Well, it just so happens that here at PopJunkie, we’re experts on great ‘lost’ pop albums. You can read all about ‘em here.


Victoria has also got involved and you can see her entry here.

We like, because you can play whole albums online, on-demand at anytime. And that’s the key – you can listen to whole albums – not just previews of songs.

One of the arguments against some other music sites is that they don’t encourage people to listen to or buy whole albums. Is the MP3/iPod culture killing the album as we know it? I think it is.

I have friends who no longer buy, or listen to albums – they simply download the odd song. OK, so I know that does have its advantages – you can miss out those dodgy filler tracks that blight some releases (Hello The Killers and Coldplay),but it also means that you’re missing out on hearing classic albums as the artist intended them to be heard. You wouldn’t want to just download some tunes off The Beatles’ Revolver, would you? Yes, I know you could miss out Yellow Submarine and replace it with Rain or Paperback Writer by using your iTunes playlist, but that’s a whole different pub argument.

Anyway, what’s my most underrated album of all time? Well, it’s by one of the most underrated bands of all time – the mighty Gene.

When I’m asked about great ‘lost’ albums, I always go back to their 1997 masterpiece, Drawn To The Deep End.

For those of us in the know, Gene were one of the finest bands to emerge from the Britpop scene – suave, sophisticated, moody and with a neat line in intelligent lyrics , poignant ballads, and ballsy indie rock anthems.

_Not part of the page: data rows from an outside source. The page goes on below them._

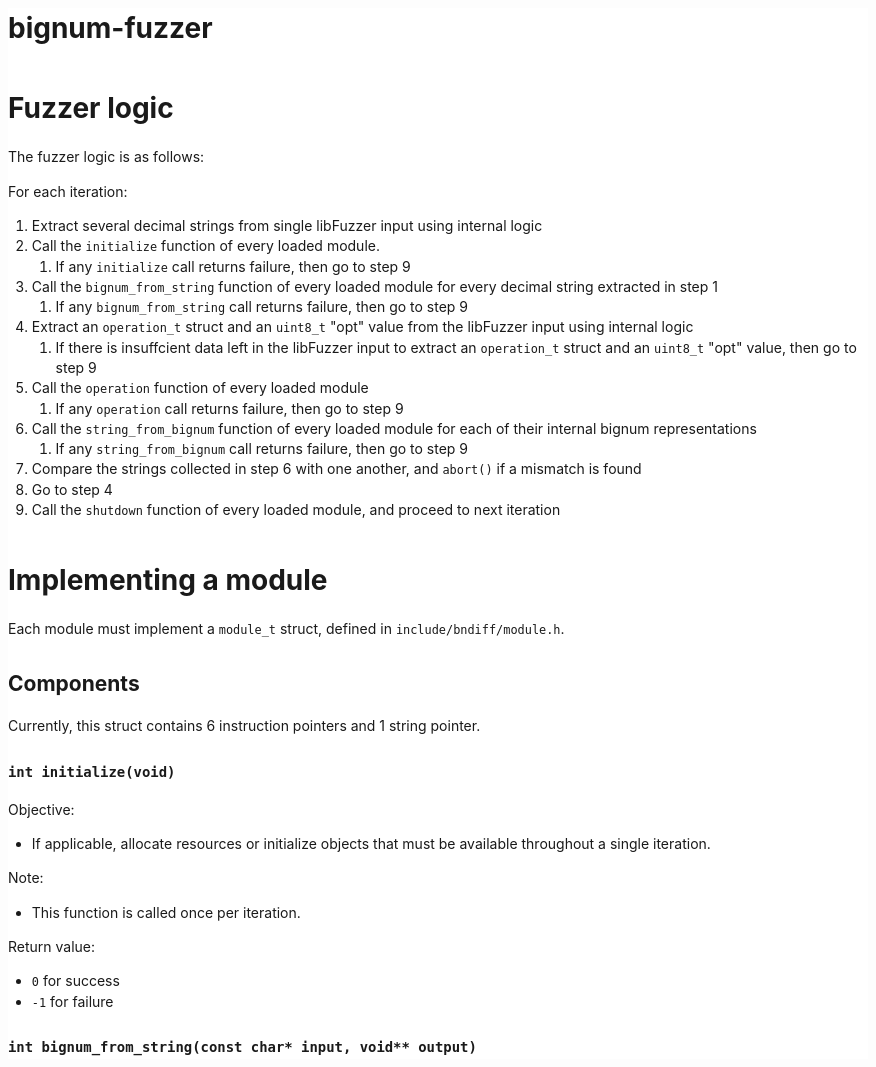 # bignum-fuzzer

# Fuzzer logic

The fuzzer logic is as follows:

For each iteration:

1. Extract several decimal strings from single libFuzzer input using internal logic
2. Call the ```initialize``` function of every loaded module.
    1. If any ```initialize``` call returns failure, then go to step 9
3. Call the ```bignum_from_string``` function of every loaded module for every decimal string extracted in step 1
    1. If any ```bignum_from_string``` call returns failure, then go to step 9
4. Extract an ```operation_t``` struct and an ```uint8_t``` "opt" value from the libFuzzer input using internal logic
    1. If there is insuffcient data left in the libFuzzer input to extract an ```operation_t``` struct and an ```uint8_t``` "opt" value, then go to step 9
5. Call the ```operation``` function of every loaded module
    1. If any ```operation``` call returns failure, then go to step 9
6. Call the ```string_from_bignum``` function of every loaded module for each of their internal bignum representations
    1. If any ```string_from_bignum``` call returns failure, then go to step 9
7. Compare the strings collected in step 6 with one another, and ```abort()``` if a mismatch is found
8. Go to step 4
9. Call the ```shutdown``` function of every loaded module, and proceed to next iteration

# Implementing a module

Each module must implement a ```module_t``` struct, defined in ```include/bndiff/module.h```.

## Components

Currently, this struct contains 6 instruction pointers and 1 string pointer.

### ```int initialize(void)```

Objective:
- If applicable, allocate resources or initialize objects that must be available throughout a single iteration.

Note:
- This function is called once per iteration.

Return value:
- ```0``` for success
- ```-1``` for failure

### ```int bignum_from_string(const char* input, void** output)```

And singer Martin Rossiter looked great in a suit, smoking a cigarette – as all good bands should.

To those fools who ignored them or completely misunderstood them, Gene were simply Smiths copyists.

Hmmm. Sure, they sounded like The Smiths at times, (where’s the harm in that?), but they also reminded me of some of my other favourite acts, like The Jam, REM and The Faces.

And on Drawn To The Deep End, they even embraced country, trip-hop, glam-rock, folk music, orchestral pop and Depeche Mode-style industrial rock.

From its lavish sleeve design, to the way its track-listing runs, like a film or a concept album, with a powerful intro and a dramatic finale, Drawn To The Deep End was, arguably, one of the finest – and darkest – Britpop releases ever – a proper record, from start to finish. It also addressed issues including shagging, depression, sexuality and suicide.

It was Gene’s finest hour. At the risk of sounding like my dad, they don’t make ‘em like that anymore.